这个提示与指令、可选的输入和输出串联在一起。在代码中,最后一个部分如下所示:
text = f'instruction: "{instruction}"\n\n' if inputstr: text += f'input: "{inputstr}"\n\n' text += f'output: "{outputstr}"'
系统消息是:
You are a helpful assistant that translates English to Dutch to the requirements that are given to you.
请注意,有1个项目(0.0001%)未能成功翻译。由于翻译中缺少了期望的输入、指令或输出关键字,因此无法获得翻译。缺少项目的ID为[23019]。
初始数据由 Tatsu lab 生成,由 Yahma 进行清理。
谁是源语言的生产者?最初的数据集是使用OpenAI的text-davinci-003生成的。
请注意,此新数据集中的翻译未经人工验证。
与任何由机器生成的文本一样,用户应注意本数据集可能包含的潜在偏见。尽管提示明确包含了“确保避免偏见(如性别偏见、语法偏见、社会偏见)”,但这种命令的影响是未知的。数据集中可能仍然存在偏见,请谨慎使用。
翻译质量尚未经过验证。使用时请自行承担风险!
根据OpenAI的使用条款,该数据集不能用于构建 a commercial system that competes with OpenAI's services 。与原始的Alpaca数据集类似,此数据集发布在CC NC 4.0下。
此文本是使用GPT-3(gpt-3.5-turbo)生成的(部分或全部)。作者在生成草稿语言后,对语言进行了审核、编辑和修订,对本出版物的内容负有最终责任。

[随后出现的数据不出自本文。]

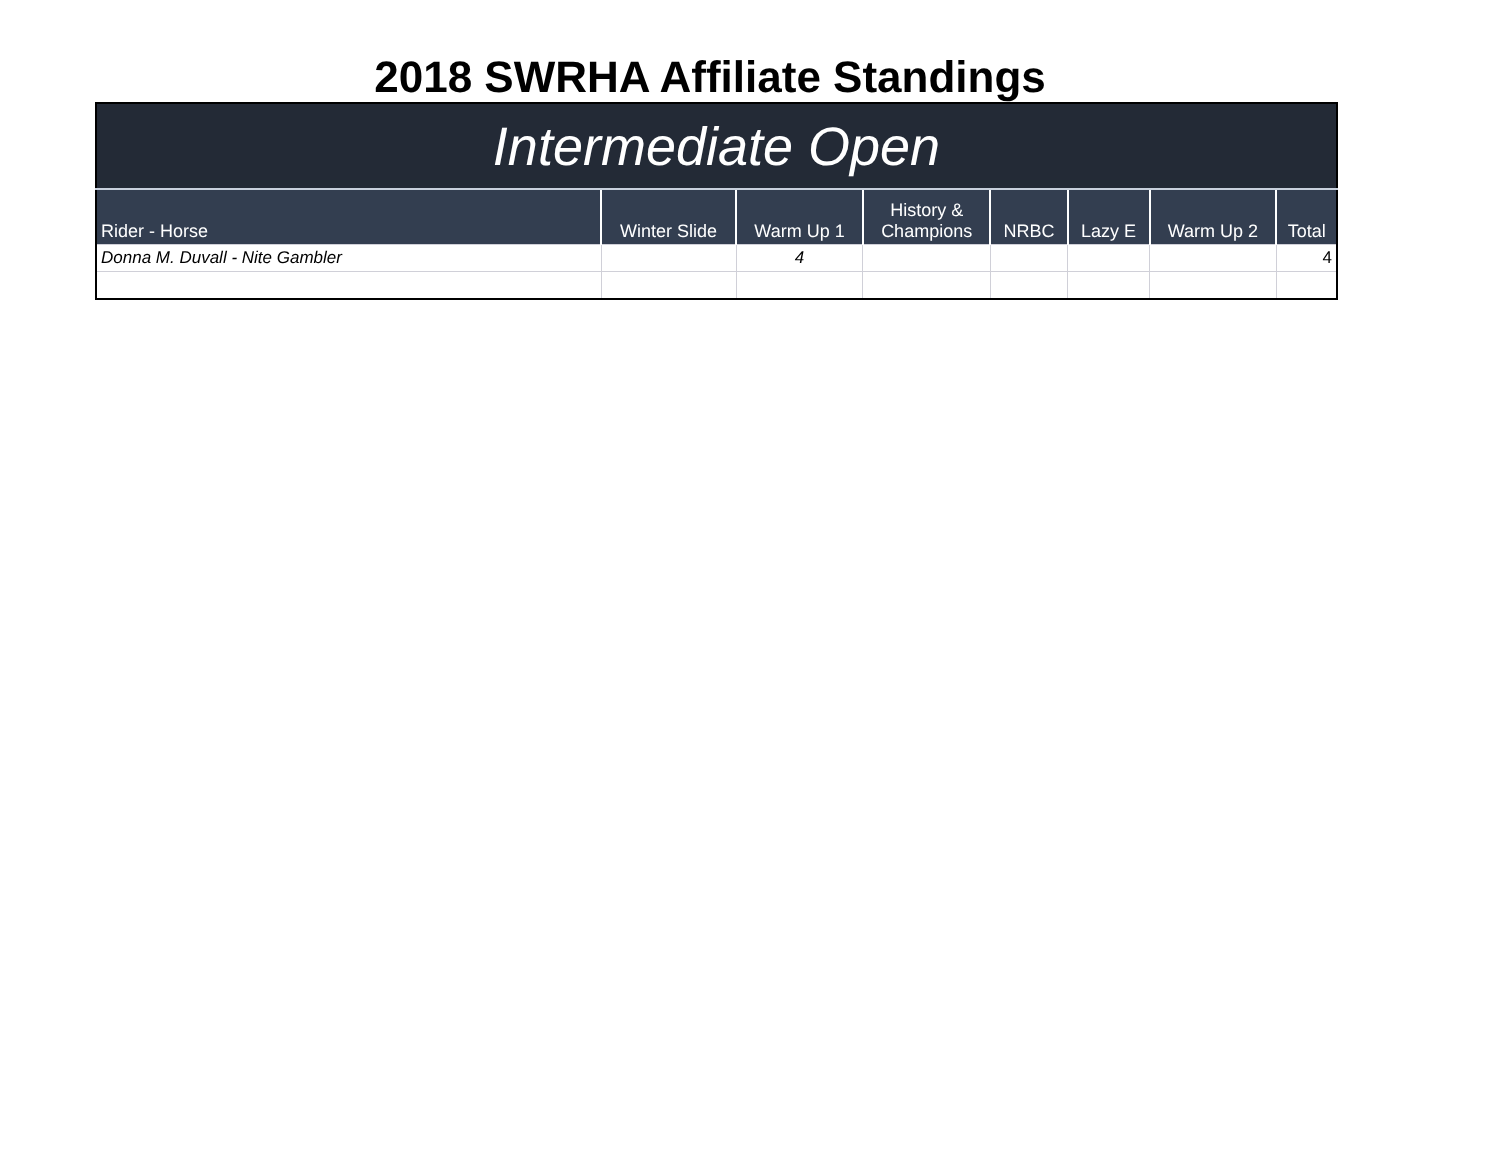2018 SWRHA Affiliate Standings
| Intermediate Open | | | | | | | |
| Rider - Horse | Winter Slide | Warm Up 1 | History & Champions | NRBC | Lazy E | Warm Up 2 | Total |
| Donna M. Duvall - Nite Gambler | | 4 | | | | | 4 |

如果您使用此数据集,您还必须遵守 Sharing 和 Usage 政策。
根据他们的 Terms of Use 中明确说明的,特别是2c.iii部分,"[您不能]使用从服务中获取的输出来开发与OpenAI商业竞争的模型"。这意味着您不能使用此数据集来构建旨在与OpenAI商业竞争的模型。 As far as I am aware ,这是一个特定的限制,应作为当前许可证的附录。
如果您使用此数据集,请引用:
Vanroy, B. (2023). Alpaca Cleaned Dutch [数据集]. Hugging Face. https://doi.org/10.57967/HF/0530
@misc{https://doi.org/10.57967/hf/0530, doi = {10.57967/HF/0530}, url = {https://huggingface.co/datasets/BramVanroy/alpaca-cleaned-dutch}, author = {Vanroy, Bram}, title = {{A}lpaca {C}leaned {D}utch}, publisher = {Hugging Face}, year = {2023} }
感谢 Tatsu lab 提供的初始机器生成的数据集和 cleaning it 。